Type :help for more information.
14/11/10 20:43:05 INFO spark.SecurityManager: Changing view acls to: root,
14/11/10 20:43:05 INFO spark.SecurityManager: Changing modify acls to: root,
14/11/10 20:43:05 INFO spark.SecurityManager: SecurityManager: authentication disabled; ui acls disabled; users with view permissions: Set(root, ); users with modify permissions: Set(root, )
14/11/10 20:43:05 INFO slf4j.Slf4jLogger: Slf4jLogger started
14/11/10 20:43:05 INFO Remoting: Starting remoting
14/11/10 20:43:05 INFO Remoting: Remoting started; listening on addresses :[akka.tcp://sparkDriver@ip-10-237-182-163.ec2.internal:41369]
14/11/10 20:43:05 INFO Remoting: Remoting now listens on addresses: [akka.tcp://sparkDriver@ip-10-237-182-163.ec2.internal:41369]
14/11/10 20:43:05 INFO util.Utils: Successfully started service 'sparkDriver' on port 41369.

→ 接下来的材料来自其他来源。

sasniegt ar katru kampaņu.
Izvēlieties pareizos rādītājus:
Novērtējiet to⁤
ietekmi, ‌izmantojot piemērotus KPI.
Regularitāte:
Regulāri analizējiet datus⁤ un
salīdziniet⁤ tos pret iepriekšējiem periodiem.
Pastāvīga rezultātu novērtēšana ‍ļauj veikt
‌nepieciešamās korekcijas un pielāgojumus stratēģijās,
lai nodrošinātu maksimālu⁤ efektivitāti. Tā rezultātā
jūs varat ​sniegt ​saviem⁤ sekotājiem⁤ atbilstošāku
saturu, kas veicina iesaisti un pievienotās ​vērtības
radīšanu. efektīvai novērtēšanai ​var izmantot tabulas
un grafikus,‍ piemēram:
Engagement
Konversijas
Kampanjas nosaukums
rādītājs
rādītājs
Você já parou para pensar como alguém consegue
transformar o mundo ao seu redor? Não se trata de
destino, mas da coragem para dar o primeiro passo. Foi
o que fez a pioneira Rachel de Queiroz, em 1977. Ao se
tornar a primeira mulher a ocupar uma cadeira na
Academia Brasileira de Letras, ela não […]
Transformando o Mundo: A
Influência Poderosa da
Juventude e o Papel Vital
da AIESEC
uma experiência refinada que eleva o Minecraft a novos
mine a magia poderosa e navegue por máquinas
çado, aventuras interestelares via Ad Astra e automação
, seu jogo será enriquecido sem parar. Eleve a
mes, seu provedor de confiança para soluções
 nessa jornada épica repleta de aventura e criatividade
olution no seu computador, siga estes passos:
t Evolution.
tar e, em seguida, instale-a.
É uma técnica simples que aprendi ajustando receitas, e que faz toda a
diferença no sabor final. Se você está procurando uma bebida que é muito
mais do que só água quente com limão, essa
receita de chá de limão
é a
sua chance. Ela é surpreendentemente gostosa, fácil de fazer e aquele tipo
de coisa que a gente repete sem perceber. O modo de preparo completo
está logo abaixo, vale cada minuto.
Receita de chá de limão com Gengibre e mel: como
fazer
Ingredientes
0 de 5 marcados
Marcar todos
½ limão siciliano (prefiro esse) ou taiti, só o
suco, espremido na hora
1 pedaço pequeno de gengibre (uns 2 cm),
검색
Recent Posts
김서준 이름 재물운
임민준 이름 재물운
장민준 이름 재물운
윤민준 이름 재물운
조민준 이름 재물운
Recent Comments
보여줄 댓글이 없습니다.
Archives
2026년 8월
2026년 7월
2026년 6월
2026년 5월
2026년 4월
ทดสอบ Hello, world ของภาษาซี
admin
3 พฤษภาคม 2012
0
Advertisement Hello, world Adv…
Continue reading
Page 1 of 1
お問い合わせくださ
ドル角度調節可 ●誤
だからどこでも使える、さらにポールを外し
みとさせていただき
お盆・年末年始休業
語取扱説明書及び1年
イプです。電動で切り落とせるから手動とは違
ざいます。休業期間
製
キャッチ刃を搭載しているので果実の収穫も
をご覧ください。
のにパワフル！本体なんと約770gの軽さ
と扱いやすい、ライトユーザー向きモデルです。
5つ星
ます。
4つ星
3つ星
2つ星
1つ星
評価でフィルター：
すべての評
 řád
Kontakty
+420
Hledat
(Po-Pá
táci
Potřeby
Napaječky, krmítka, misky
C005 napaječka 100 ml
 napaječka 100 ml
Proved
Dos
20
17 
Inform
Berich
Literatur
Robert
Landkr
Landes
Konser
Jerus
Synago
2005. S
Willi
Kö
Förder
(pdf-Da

14/11/10 20:43:05 INFO spark.SparkEnv: Registering MapOutputTracker
14/11/10 20:43:05 INFO spark.SparkEnv: Registering BlockManagerMaster
14/11/10 20:43:05 INFO storage.DiskBlockManager: Created local directory at /mnt/spark/spark-local-20141110204305-a4f0
14/11/10 20:43:05 INFO storage.DiskBlockManager: Created local directory at /mnt2/spark/spark-local-20141110204305-991c
14/11/10 20:43:05 INFO util.Utils: Successfully started service 'Connection manager for block manager' on port 56708.
14/11/10 20:43:05 INFO network.ConnectionManager: Bound socket to port 56708 with id = ConnectionManagerId(ip-10-237-182-163.ec2.internal,56708)
14/11/10 20:43:05 INFO storage.MemoryStore: MemoryStore started with capacity 265.4 MB
14/11/10 20:43:05 INFO storage.BlockManagerMaster: Trying to register BlockManager
14/11/10 20:43:05 INFO storage.BlockManagerMasterActor: Registering block manager ip-10-237-182-163.ec2.internal:56708 with 265.4 MB RAM
14/11/10 20:43:05 INFO storage.BlockManagerMaster: Registered BlockManager
14/11/10 20:43:05 INFO spark.HttpFileServer: HTTP File server directory is /tmp/spark-fa8cd9e8-5a4a-40a4-bc76-c2215886873e
14/11/10 20:43:05 INFO spark.HttpServer: Starting HTTP Server
14/11/10 20:43:05 INFO server.Server: jetty-8.y.z-SNAPSHOT
14/11/10 20:43:05 INFO server.AbstractConnector: Started SocketConnector@0.0.0.0:36394
14/11/10 20:43:05 INFO util.Utils: Successfully started service 'HTTP file server' on port 36394.
14/11/10 20:43:06 INFO server.Server: jetty-8.y.z-SNAPSHOT
14/11/10 20:43:06 INFO server.AbstractConnector: Started SelectChannelConnector@0.0.0.0:4040
14/11/10 20:43:06 INFO util.Utils: Successfully started service 'SparkUI' on port 4040.
14/11/10 20:43:06 INFO ui.SparkUI: Started SparkUI at http://ec2-54-91-220-90.compute-1.amazonaws.com:4040
14/11/10 20:43:06 INFO client.AppClient$ClientActor: Connecting to master spark://ec2-54-91-220-90.compute-1.amazonaws.com:7077...
14/11/10 20:43:06 INFO cluster.SparkDeploySchedulerBackend: SchedulerBackend is ready for scheduling beginning after reached minRegisteredResourcesRatio: 0.0
14/11/10 20:43:06 INFO repl.SparkILoop: Created spark context..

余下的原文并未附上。